Research comes as UK Chancellor Philip Hammond announces £400m Electric Vehicle infrastructure fund
New research from npower Business Solutions has found that the British manufacturers are holding back on investing in Electric Vehicles (EVs). 39% of the senior decision makers at British manufacturers interviewed for the study said that they will not be investing in EV technology and infrastructure until after 2025, although this is 6% less than in British businesses overall.
A likely reason for manufacturers’ reticence to invest in EV technology and infrastructure is that they are not fully aware of the business benefits of EVs. The research revealed a significant knowledge gap around EVs. In fact, nearly half (49%) of manufacturing industry respondents said that they do not feel informed about the opportunities EVs could present for their business.
The research comes as Philip Hammond, Chancellor of the Exchequer, announced a new set of measures in the Budget to boost the EV market in the UK. These measures include £400m to be invested in charging infrastructure, and a tax break for people who charge their electric vehicles at work.
Jason Scagell, Director of Vehicle Charging Solutions at npower, comments: “Given the slow pace at which manufacturers are currently looking to deploy EVs, the Chancellor’s investment package has come at a great time. More work remains to be done in clearly setting out the benefits of EVs to manufacturers, and this will need to be carried out on the broadest possible level, bringing together government, business and the EV industry itself to build a coherent country-wide EV strategy.”
According to the survey, 43% of senior decision makers at manufacturing organisations agree that providing electric vehicle charging facilities at their business sites would prove beneficial. The ability of EVs to make them more carbon efficient (70%) and improve their organisation’s CSR credentials (70%) were cited as the main benefits.

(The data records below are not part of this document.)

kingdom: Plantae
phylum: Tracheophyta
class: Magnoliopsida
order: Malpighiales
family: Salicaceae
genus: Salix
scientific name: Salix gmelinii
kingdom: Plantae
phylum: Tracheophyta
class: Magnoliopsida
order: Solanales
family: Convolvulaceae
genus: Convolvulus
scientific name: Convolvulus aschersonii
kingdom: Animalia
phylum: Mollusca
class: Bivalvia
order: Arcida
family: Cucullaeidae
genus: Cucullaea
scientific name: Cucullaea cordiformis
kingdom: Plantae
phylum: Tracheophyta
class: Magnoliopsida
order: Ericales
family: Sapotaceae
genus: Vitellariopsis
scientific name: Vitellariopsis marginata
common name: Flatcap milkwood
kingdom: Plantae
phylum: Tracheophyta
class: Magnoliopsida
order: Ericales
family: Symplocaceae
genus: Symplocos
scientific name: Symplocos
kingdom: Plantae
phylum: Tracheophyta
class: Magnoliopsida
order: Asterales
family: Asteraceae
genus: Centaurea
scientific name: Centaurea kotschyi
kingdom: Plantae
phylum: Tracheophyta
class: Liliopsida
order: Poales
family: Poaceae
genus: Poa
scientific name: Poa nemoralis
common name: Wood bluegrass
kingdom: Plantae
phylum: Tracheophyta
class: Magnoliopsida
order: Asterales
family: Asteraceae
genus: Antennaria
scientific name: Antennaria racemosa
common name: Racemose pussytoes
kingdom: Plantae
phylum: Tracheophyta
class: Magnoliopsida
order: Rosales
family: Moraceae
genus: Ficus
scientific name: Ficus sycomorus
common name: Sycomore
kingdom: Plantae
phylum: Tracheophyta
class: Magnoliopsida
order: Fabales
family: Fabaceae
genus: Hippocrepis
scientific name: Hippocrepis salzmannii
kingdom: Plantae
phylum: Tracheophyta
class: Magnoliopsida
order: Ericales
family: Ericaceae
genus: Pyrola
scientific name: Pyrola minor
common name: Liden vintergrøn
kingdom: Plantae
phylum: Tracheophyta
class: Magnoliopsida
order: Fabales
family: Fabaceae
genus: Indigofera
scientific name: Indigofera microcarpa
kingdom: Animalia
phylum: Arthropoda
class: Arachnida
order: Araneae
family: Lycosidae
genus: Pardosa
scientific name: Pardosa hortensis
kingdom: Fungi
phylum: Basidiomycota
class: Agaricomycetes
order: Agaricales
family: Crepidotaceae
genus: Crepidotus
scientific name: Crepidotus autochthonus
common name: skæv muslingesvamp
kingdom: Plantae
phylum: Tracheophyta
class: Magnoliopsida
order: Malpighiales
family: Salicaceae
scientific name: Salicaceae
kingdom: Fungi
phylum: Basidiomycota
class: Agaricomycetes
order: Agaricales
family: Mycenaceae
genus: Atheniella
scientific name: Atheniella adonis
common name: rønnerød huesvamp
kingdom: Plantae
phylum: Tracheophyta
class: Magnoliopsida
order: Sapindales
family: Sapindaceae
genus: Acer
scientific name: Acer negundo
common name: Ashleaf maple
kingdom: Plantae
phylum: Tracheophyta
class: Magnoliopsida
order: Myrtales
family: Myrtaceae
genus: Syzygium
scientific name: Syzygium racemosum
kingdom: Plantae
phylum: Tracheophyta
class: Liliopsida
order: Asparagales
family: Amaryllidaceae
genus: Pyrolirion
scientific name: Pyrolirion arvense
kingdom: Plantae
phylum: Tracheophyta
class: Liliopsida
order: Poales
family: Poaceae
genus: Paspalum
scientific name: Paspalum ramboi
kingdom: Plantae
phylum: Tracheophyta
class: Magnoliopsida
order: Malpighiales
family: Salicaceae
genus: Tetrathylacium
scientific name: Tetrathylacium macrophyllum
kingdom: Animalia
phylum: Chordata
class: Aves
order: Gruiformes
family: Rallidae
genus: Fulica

“All manufacturers today must be serious about sustainability,” continued Scagell. “Given their complex and widespread supply chains, manufacturers can embrace EVs both to lower their carbon footprint and meet their increasingly important CSR initiatives. That’s why we’re helping our clients in this industry, and others, build clear strategies around EVs that will ensure they move from investment to benefit as fast as possible.”